The gunk in my brainpan is starting to melt.

What is the point of all of this? I'm unsure. Maybe I just needed some kind of definition of who or what I am because right now I am starting to feel like I am lost again, like I'm floating around in some nebulous space where I am married, but not, have a close family, but don't, and knew my goals but now they are all changing due to the possibility of being on my own again. John is really the only one who will be able to change the situation that we are in, and it remains to be seen if he actually wants to change it or if this is just another lip service to a change he will refuse, in the end, to actually own up to or make. I don't even know how to tell if he is serious anymore, and when I look at him, I don't feel like I know who he is or what he wants. I'm not sure that he does, either. I don't really have the support network I thought I had, and his support network appears to forgive him whatever dishonesty he feels like living, all in the name of his disease. This last big fight, it was made crystal clear to me that while I may be cared for, the only one who is going to fight for me is me. John can continue to do what he does and will still have the full safety net of his support network, no matter what dishonesty he lives or what he does, all in the name of incremental progress. I am 32, and I have my own progress to fight for, and I am not willing to put my own goals or wishes in the freezer, standing by while he is fed the line that he isn't responsible for his actions or his choices. I won't enable him to live that lie.

So, for now, I'm living in my craft room and working to make myself care, about anything, at all, ever. I am trying to fit in self care and health and sleep, while I prepare for finals.

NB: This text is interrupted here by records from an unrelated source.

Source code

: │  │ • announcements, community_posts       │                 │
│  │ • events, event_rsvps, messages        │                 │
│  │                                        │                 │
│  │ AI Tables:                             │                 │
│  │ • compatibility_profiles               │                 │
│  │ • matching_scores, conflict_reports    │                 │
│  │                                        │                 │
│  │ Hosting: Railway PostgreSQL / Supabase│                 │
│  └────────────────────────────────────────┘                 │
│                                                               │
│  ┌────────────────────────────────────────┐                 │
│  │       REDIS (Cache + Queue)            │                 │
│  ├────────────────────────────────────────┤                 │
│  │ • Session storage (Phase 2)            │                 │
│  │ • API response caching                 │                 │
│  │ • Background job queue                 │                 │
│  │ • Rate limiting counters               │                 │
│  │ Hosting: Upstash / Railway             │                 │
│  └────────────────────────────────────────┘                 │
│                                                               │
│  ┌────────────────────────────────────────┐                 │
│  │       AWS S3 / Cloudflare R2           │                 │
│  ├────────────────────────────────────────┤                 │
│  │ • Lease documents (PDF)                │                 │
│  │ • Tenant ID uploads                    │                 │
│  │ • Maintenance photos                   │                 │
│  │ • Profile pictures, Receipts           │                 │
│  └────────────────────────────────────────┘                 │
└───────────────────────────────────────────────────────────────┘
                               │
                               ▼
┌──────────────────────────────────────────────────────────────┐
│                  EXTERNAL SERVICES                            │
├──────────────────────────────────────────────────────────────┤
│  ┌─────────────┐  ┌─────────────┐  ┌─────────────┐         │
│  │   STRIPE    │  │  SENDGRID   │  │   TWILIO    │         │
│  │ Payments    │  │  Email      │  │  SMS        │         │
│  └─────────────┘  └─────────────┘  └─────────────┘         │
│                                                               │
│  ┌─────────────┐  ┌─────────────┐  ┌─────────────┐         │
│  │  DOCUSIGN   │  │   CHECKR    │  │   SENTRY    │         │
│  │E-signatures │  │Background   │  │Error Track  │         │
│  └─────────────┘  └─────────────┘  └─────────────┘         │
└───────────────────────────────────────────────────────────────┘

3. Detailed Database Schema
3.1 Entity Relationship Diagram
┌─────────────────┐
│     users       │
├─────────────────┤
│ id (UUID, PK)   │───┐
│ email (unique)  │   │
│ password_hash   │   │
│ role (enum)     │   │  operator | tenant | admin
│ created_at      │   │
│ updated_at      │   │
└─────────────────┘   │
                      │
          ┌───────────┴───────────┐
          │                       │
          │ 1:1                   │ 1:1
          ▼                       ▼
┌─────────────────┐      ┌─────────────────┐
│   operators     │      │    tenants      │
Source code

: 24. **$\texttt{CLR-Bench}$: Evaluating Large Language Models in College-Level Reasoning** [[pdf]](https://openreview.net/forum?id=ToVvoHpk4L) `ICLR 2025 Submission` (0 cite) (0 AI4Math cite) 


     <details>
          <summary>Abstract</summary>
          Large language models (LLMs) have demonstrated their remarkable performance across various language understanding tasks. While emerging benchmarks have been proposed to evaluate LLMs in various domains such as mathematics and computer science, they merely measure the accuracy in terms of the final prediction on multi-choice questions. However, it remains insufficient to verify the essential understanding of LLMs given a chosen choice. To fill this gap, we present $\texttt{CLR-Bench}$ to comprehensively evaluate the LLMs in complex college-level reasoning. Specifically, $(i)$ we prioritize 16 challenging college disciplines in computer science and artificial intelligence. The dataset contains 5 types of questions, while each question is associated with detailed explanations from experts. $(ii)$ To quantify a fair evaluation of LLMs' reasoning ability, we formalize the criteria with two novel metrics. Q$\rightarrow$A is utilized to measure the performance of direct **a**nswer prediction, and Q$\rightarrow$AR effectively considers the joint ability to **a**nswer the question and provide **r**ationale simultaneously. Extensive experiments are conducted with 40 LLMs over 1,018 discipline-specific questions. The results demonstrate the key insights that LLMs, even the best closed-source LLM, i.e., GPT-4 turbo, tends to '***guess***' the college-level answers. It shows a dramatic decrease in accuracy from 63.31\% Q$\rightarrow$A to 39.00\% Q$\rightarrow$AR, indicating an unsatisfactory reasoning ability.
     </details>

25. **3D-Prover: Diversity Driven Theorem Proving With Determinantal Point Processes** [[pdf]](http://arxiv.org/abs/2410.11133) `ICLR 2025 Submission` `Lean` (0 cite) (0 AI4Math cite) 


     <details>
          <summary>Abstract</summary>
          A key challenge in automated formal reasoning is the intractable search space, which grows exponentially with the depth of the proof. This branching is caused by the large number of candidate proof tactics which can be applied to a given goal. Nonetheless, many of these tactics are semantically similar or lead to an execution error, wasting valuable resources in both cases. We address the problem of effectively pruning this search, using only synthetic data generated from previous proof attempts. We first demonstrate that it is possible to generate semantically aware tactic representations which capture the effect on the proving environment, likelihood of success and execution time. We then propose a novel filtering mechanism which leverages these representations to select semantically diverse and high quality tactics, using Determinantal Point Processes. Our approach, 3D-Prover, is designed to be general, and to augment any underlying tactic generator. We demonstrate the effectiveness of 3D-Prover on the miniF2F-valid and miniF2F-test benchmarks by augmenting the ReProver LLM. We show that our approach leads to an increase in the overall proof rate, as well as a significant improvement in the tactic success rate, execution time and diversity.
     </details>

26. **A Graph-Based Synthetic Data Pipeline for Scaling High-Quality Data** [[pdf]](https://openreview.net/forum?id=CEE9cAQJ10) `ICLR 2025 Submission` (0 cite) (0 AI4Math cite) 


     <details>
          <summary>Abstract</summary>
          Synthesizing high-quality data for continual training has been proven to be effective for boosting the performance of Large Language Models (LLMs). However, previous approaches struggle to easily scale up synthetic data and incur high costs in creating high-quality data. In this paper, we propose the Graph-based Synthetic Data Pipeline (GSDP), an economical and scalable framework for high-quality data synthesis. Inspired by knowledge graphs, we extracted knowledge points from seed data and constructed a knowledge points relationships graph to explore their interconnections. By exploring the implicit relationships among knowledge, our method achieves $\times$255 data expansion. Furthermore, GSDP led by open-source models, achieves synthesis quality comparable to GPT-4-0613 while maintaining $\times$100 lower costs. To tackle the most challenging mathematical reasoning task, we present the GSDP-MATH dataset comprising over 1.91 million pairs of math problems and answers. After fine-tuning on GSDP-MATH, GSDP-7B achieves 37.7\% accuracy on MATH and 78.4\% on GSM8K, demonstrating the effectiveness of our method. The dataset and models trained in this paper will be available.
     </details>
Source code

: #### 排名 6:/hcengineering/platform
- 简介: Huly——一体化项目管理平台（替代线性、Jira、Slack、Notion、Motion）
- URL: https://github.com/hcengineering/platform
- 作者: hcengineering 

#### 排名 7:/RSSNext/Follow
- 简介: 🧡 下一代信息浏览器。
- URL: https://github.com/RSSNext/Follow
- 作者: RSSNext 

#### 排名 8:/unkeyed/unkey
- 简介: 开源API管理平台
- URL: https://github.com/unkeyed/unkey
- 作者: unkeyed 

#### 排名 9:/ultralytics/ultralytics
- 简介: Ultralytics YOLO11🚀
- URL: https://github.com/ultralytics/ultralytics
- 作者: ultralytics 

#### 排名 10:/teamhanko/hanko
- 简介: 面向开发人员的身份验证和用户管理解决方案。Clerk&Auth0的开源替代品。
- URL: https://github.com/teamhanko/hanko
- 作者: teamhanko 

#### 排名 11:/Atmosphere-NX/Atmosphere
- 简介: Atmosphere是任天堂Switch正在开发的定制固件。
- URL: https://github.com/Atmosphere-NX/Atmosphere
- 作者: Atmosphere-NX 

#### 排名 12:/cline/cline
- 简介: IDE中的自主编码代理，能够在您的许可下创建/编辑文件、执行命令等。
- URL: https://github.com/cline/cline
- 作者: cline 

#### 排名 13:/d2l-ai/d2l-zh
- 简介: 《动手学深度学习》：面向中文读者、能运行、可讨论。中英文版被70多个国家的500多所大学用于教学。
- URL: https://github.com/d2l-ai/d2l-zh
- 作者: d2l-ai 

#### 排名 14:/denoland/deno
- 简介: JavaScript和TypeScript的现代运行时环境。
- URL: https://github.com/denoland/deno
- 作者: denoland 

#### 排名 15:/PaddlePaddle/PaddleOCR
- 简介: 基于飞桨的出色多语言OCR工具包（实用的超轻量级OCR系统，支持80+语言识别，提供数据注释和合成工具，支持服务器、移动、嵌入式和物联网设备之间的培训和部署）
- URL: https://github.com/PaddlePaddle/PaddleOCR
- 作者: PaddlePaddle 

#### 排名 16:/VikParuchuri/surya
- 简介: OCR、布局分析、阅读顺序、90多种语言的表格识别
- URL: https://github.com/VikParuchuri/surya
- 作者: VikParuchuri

I am talking and trying to laugh, trying to breathe, trying to forgive myself for the things I just can't do right now.

And that's about all I can do.

2 comments:

Mermama said...

A couple of thoughts: Marriage is not something that "you" put on a rail... it is something that "we" put on a rail. John is still there in that house because he chooses to be with you. If he did not, if he did not love you or care, he would not be there. Don't be so quick to assume that he is not ABLE to be on his own... he managed to survive for nearly a year, sick, unmedicated, seventeen and homeless, and then survived boot camp and a year in Saudi. He is there because he wants to be. Period.

And in all these years he has never, EVER, said anything negative about you to me. Not once. Ever.

I love you, dear. I love him. There are no sides to take. I will always be here when either of you need me.

Secret Agent Peanut, aka Stephanie said...

With all due respect:

My marriage, right now, is on a rail because John put it there. I did not.

You don't actually know what is happening or has happened because you had your own stuff going on and Richard explicitly told me NOT to call or text you guys. So I didn't. I am not at fault for that, either.

I am not going to fight with you in a blog. I do not believe that I even intimated in this post that John isn't capable of taking care of himself, what I did say is that it remains to be seen whether or not he will be willing to do what is required of him to keep his life the way it is. In fact, right now, with his disability, if he leaves, he will actually be just fine. I am the one that gets screwed in that situation.

I don't have time to argue this with you until after my finals are done. If you want to talk during my break, I will talk to you. But don't attack me in my blog.